A couple told Griffin Monday morning that the fire alarm saved their lives and likely that of other residents.

Griffin lost the bulk of his possessions to smoke, fire and water damage.

He is insured for the items in his apartment, but some things are irreplaceable.

The former Charlottetown Rural High School teacher is particularly saddened to letters and cards of gratitude from his former students were destroyed.

“That hurts,’’ he says.

“Maybe once or twice a year I’ll go through those notes all over again and read them and it makes me feel good.’’

Griffin, who along some other residents were allowed back in the charred building Monday to see what might be salvaged, has put the tragedy into perspective.

“I was devastated at the start,’’ he says.

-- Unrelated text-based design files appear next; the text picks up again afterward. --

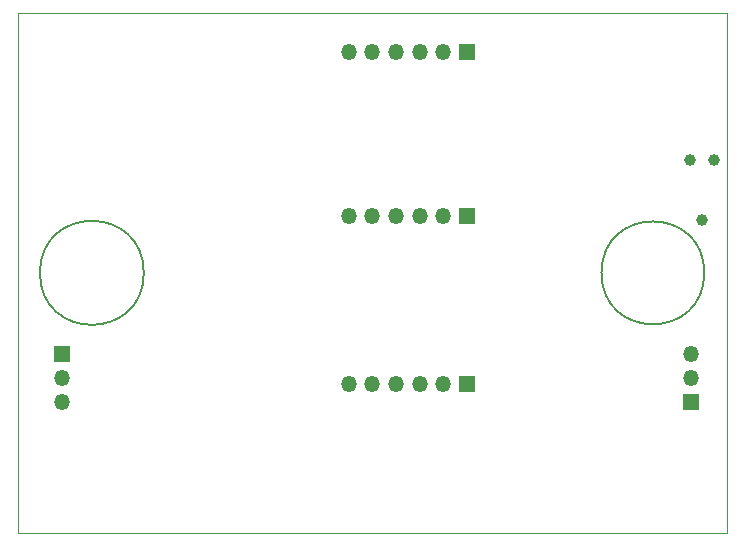
<source format=gbs>
G04 #@! TF.GenerationSoftware,KiCad,Pcbnew,5.1.4+dfsg1-1*
G04 #@! TF.CreationDate,2019-12-21T13:49:23+01:00*
G04 #@! TF.ProjectId,STM32G431,53544d33-3247-4343-9331-2e6b69636164,rev?*
G04 #@! TF.SameCoordinates,Original*
G04 #@! TF.FileFunction,Soldermask,Bot*
G04 #@! TF.FilePolarity,Negative*
%FSLAX46Y46*%
G04 Gerber Fmt 4.6, Leading zero omitted, Abs format (unit mm)*
G04 Created by KiCad (PCBNEW 5.1.4+dfsg1-1) date 2019-12-21 13:49:23*
%MOMM*%
%LPD*%
G04 APERTURE LIST*
%ADD10C,0.150000*%
%ADD11C,0.050000*%
%ADD12O,1.350000X1.350000*%
%ADD13R,1.350000X1.350000*%
%ADD14C,0.985520*%
%ADD15C,0.988060*%
G04 APERTURE END LIST*
D10*
X30650284Y-45000000D02*
G75*
G03X30650284Y-45000000I-4400284J0D01*
G01*
X78104595Y-45000000D02*
G75*
G03X78104595Y-45000000I-4354595J0D01*
G01*
D11*
X20000000Y-23000000D02*
X80000000Y-23000000D01*
X20000000Y-67000000D02*
X20000000Y-23000000D01*
X80000000Y-67000000D02*
X20000000Y-67000000D01*
X80000000Y-23000000D02*
X80000000Y-67000000D01*
D12*
X48000000Y-40200000D03*
X50000000Y-40200000D03*
X52000000Y-40200000D03*
X54000000Y-40200000D03*
X56000000Y-40200000D03*
D13*
X58000000Y-40200000D03*
D12*
X48000000Y-54420000D03*
X50000000Y-54420000D03*
X52000000Y-54420000D03*
X54000000Y-54420000D03*
X56000000Y-54420000D03*
D13*
X58000000Y-54420000D03*
D12*
X48000000Y-26280000D03*
X50000000Y-26280000D03*
X52000000Y-26280000D03*
X54000000Y-26280000D03*
X56000000Y-26280000D03*
D13*
X58000000Y-26280000D03*
D14*
X78966000Y-35440000D03*
X76934000Y-35440000D03*
D15*
X77950000Y-40520000D03*
D13*
X23750000Y-51910000D03*
D12*
X23750000Y-53910000D03*
X23750000Y-55910000D03*
D13*
X77000000Y-55910000D03*
D12*
X77000000Y-53910000D03*
X77000000Y-51910000D03*
M02*

</source>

“I said ‘I’ve lost everything: all my pictures, my wallet, my money, everything. Then I realized everything can be replaced. Nobody was hurt. No lives were taken. And I just thank God that we are all safe.’’

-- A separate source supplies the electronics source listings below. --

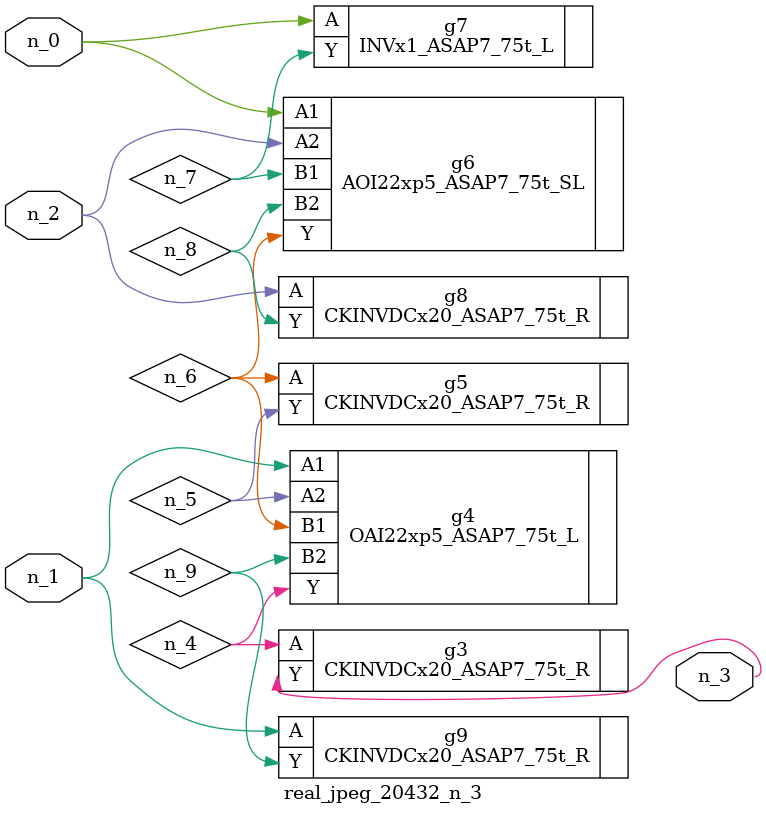
<source format=v>
module real_jpeg_20432_n_3 (n_1, n_0, n_2, n_3);

input n_1;
input n_0;
input n_2;

output n_3;

wire n_5;
wire n_8;
wire n_4;
wire n_6;
wire n_7;
wire n_9;

AOI22xp5_ASAP7_75t_SL g6 ( 
.A1(n_0),
.A2(n_2),
.B1(n_7),
.B2(n_8),
.Y(n_6)
);

INVx1_ASAP7_75t_L g7 ( 
.A(n_0),
.Y(n_7)
);

OAI22xp5_ASAP7_75t_L g4 ( 
.A1(n_1),
.A2(n_5),
.B1(n_6),
.B2(n_9),
.Y(n_4)
);

CKINVDCx20_ASAP7_75t_R g9 ( 
.A(n_1),
.Y(n_9)
);

CKINVDCx20_ASAP7_75t_R g8 ( 
.A(n_2),
.Y(n_8)
);

CKINVDCx20_ASAP7_75t_R g3 ( 
.A(n_4),
.Y(n_3)
);

CKINVDCx20_ASAP7_75t_R g5 ( 
.A(n_6),
.Y(n_5)
);


endmodule
</source>
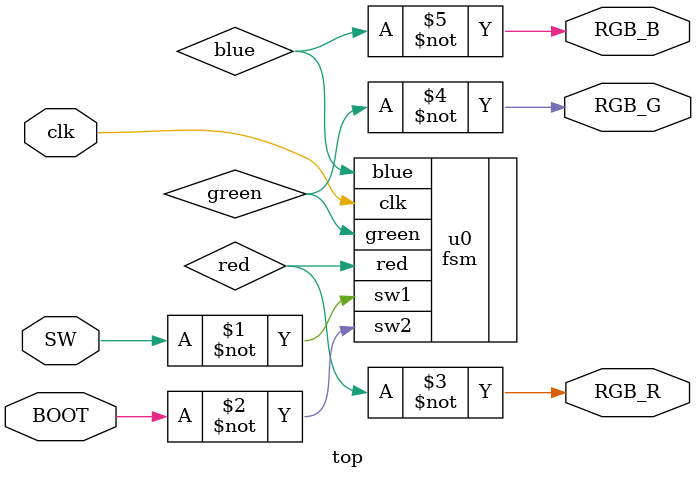
<source format=sv>
`include "fsm.sv"


module top(
    input logic     clk, 
    input logic     SW, 
    input logic     BOOT, 
    output logic    RGB_R, 
    output logic    RGB_G, 
    output logic    RGB_B
);

    logic red, green, blue;

    fsm u0(
        .clk    (clk), 
        .sw1    (~SW), 
        .sw2    (~BOOT), 
        .red    (red), 
        .green  (green), 
        .blue   (blue)
    );

    assign RGB_R = ~red;
    assign RGB_G = ~green;
    assign RGB_B = ~blue;

endmodule

</source>
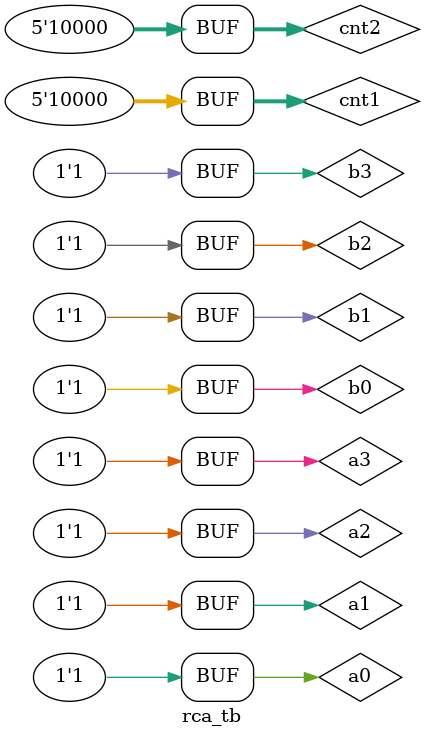
<source format=v>
module ha
(input a,b,
output s,c);

xor g1(s,a,b);

and g2(c,a,b);

endmodule

module fa
(input a,b,cin,
output s,c
);

wire c1,c2,c3;

xor g1(s,a,b,cin);

and g2(c1,a,b),
	g3(c2,b,cin),
	g4(c3,cin,a);
	
or g5(c,c1,c2,c3);

endmodule

module rca
(input a0,b0,a1,b1,a2,b2,a3,b3,
output s0,s1,s2,s3,cout
);

wire c0,c1,c2;

ha h1(a0,b0,s0,c0);

fa f1(a1,b1,c0,s1,c1),
	f2(a2,b2,c1,s2,c2),
	f3(a3,b3,c2,s3,cout);
	
endmodule

module rca_tb;
reg a0,a1,a2,a3,b0,b1,b2,b3;
wire s0,s1,s2,s3,cout;

rca r1(a0,b0,a1,b1,a2,b2,a3,b3,s0,s1,s2,s3,cout);
reg [4:0] cnt1;
reg [4:0] cnt2;

initial
begin
	for(cnt1 = 0;cnt1<16;cnt1 = cnt1 + 1)
	begin
		for(cnt2 = 0;cnt2<16;cnt2 = cnt2 + 1)
		begin
		{a3,a2,a1,a0} = cnt1;
		{b3,b2,b1,b0} = cnt2;
		#10;
		end
	end
end

endmodule
	
	


</source>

Griffin, who is currently living with his sister, hopes to eventually move back in to The Harold. 

He has lived alone in his apartment since the building opened in March 2017.

He likes the central location and the indoor parking. But most of all, he cherishes the friendships he has made with other tenants.

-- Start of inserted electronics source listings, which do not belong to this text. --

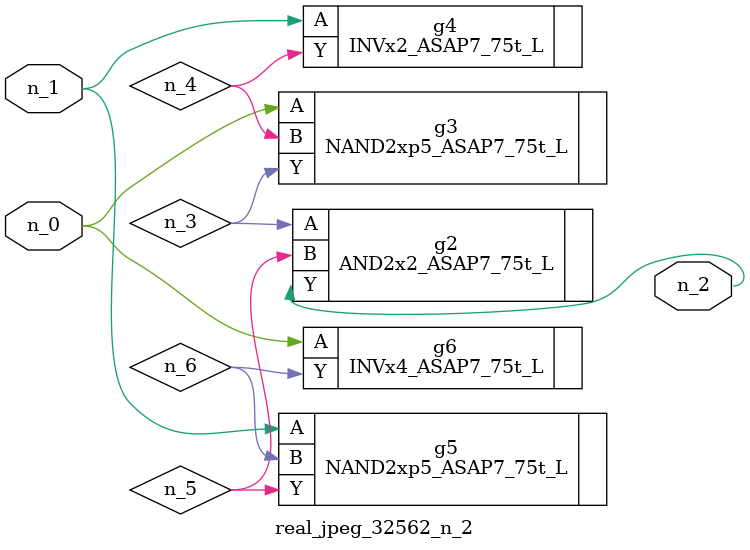
<source format=v>
module real_jpeg_32562_n_2 (n_1, n_0, n_2);

input n_1;
input n_0;

output n_2;

wire n_5;
wire n_4;
wire n_6;
wire n_3;

NAND2xp5_ASAP7_75t_L g3 ( 
.A(n_0),
.B(n_4),
.Y(n_3)
);

INVx4_ASAP7_75t_L g6 ( 
.A(n_0),
.Y(n_6)
);

INVx2_ASAP7_75t_L g4 ( 
.A(n_1),
.Y(n_4)
);

NAND2xp5_ASAP7_75t_L g5 ( 
.A(n_1),
.B(n_6),
.Y(n_5)
);

AND2x2_ASAP7_75t_L g2 ( 
.A(n_3),
.B(n_5),
.Y(n_2)
);


endmodule
</source>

“We have social functions here all the time and it is just like a family,’’ he says.

Keith and Jeanne Notman.
Keith and Jeanne Notman.

Jeanne Notman, 77, is also eager to return to The Harold with her 76-year-old husband, Keith.

“It was a beautiful place and it was a wonderful community of people in it,’’ she says.

The couple feel fortunate to have been at their cottage when the 29-unit complex went up in flames.

“We were not there for the trauma, nor was our little dog,’’ says Jeanne.

Adds Keith: “I thank God that we weren’t here because I have a heart condition and I probably would have had a heart attack looking at the building burning. We are very, very fortunate.’’

Keith would like to see the capital city ban the use of mulch, which was determined to have contributed to the cause of the fire.

Charlottetown Fire Inspector Winston Bryan told The Guardian Friday the misuse of cigarette butts and other flammables can ignite mulch. A spark can smoulder underneath the top layer of mulch for some time, in some cases spreading a layer of fire up to 10 feet across, before breaking out in flames.

This long smoulder occurred in the blaze at The Harold.

“We would still be living here if it was not for the mulch,’’ says Keith.

Dan Sampson, director of property management for Killam Apartment REIT, said mulch is being removed from the perimeter of its three apartment complexes on Harley Road. He adds the company is also looking to determine if the garden bed material is safely placed at its other properties.

Sampson says residents were allowed to go in to 17 of the 19 apartments on the first and second floor, accompanied by security personnel, to retrieve items readily accessible like passports and cellphones.

The process to remove larger items like furniture will begin Wednesday.

Sampson says all 10 unites on the third floor have significant fire and water damage and are not safe to walk through.

He says the third floor needs to be entirely rebuilt and the first and second floors will either be repaired or rebuilt. Neither option will be completed before at least eight months, he adds.